Kenya is gearing up to host the first-ever Africa Conference on Deafness (ACD) in 2024, aiming to unite stakeholders from across the continent within the deaf empowerment community.

The Kenya Society for Deaf Children (KSDC), in partnership with the State Department for Medical Services, will take the lead in organizing the conference.

Harry Kimtai, the Principal Secretary of the department, stated that the conference will focus on tackling the obstacles encountered by deaf children across Africa.

“The conference seeks to take stock of the continent’s initiatives for empowering the deaf child,” he said.

While the Ministry of Health ranks hearing impairment as the fourth most prevalent disability in the nation, Kimtai emphasized that the conference will play a crucial role in formulating strategies to enhance the support network for the deaf community.

“The conference will address many issues with the main focus being on how the deaf community can be empowered and their quality of lives improved,” he said.
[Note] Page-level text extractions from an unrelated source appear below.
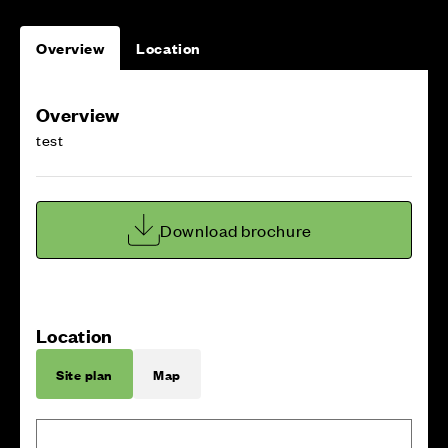
Overview
Location
Overview
test
Download brochure
Location
Site plan
Map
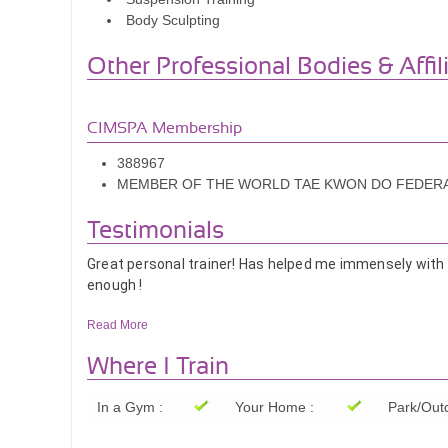
Body Sculpting
Other Professional Bodies & Affil
CIMSPA Membership
388967
MEMBER OF THE WORLD TAE KWON DO FEDER
Testimonials
Great personal trainer! Has helped me immensely with
enough !
Libby
Read More
Gustavo is a kind and compassionate trainer, he treat
Where I Train
He is also super encouraging and extremely knowledgeab
Would fully recommend Gustavo!!!
In a Gym :
Your Home :
Park/Outd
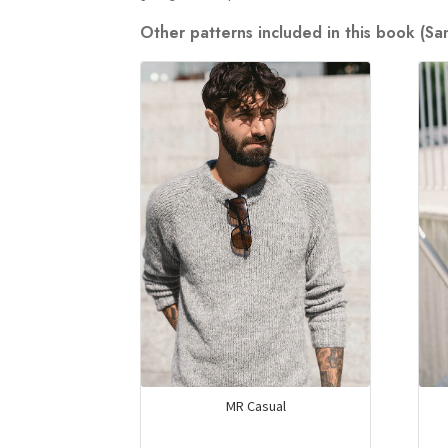
Other patterns included in this book (S
MR Casual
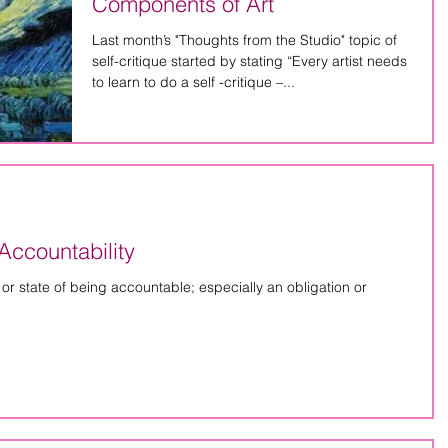
Components of Art
Last month’s "Thoughts from the Studio" topic of
self-critique started by stating “Every artist needs
to learn to do a self -critique –...
Accountability
ty or state of being accountable; especially an obligation or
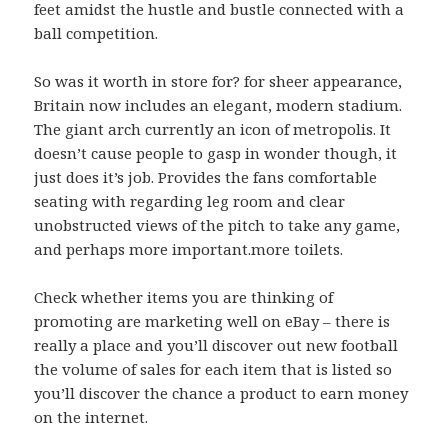
feet amidst the hustle and bustle connected with a
ball competition.
So was it worth in store for? for sheer appearance,
Britain now includes an elegant, modern stadium.
The giant arch currently an icon of metropolis. It
doesn’t cause people to gasp in wonder though, it
just does it’s job. Provides the fans comfortable
seating with regarding leg room and clear
unobstructed views of the pitch to take any game,
and perhaps more important.more toilets.
Check whether items you are thinking of
promoting are marketing well on eBay – there is
really a place and you’ll discover out new football
the volume of sales for each item that is listed so
you’ll discover the chance a product to earn money
on the internet.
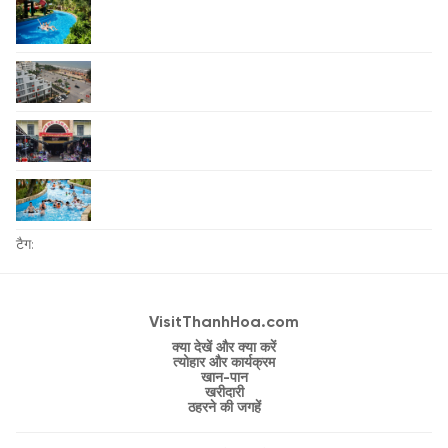
टैग:
VisitThanhHoa.com
क्या देखें और क्या करें
त्योहार और कार्यक्रम
खान-पान
खरीदारी
ठहरने की जगहें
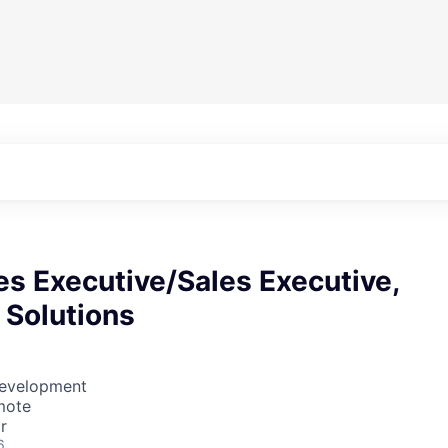
es Executive/Sales Executive,
 Solutions
Development
mote
r
6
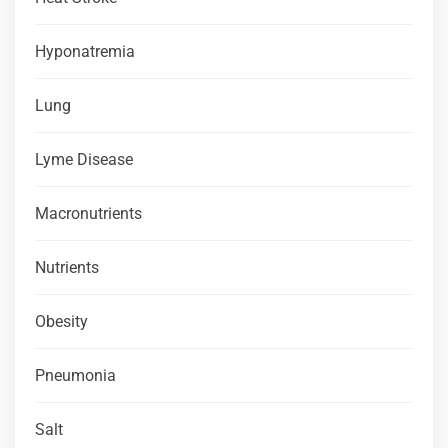
Hyponatremia
Lung
Lyme Disease
Macronutrients
Nutrients
Obesity
Pneumonia
Salt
In Africa, according to the World Health Organization (WHO), approximately 135 million individuals experience varying degrees of hearing impairment, often regarded as a silent disability.

In Kenya, findings from the Kenya Medical Research Institute (KEMRI) suggest that around 3 million Kenyans are currently grappling with hearing difficulties, with projections indicating a potential increase in this figure.

Among this group, 900,000 individuals are identified as profoundly deaf, with 300,000 falling into the school-age range. However, only 20,000 of school-going age are presently enrolled in educational institutions.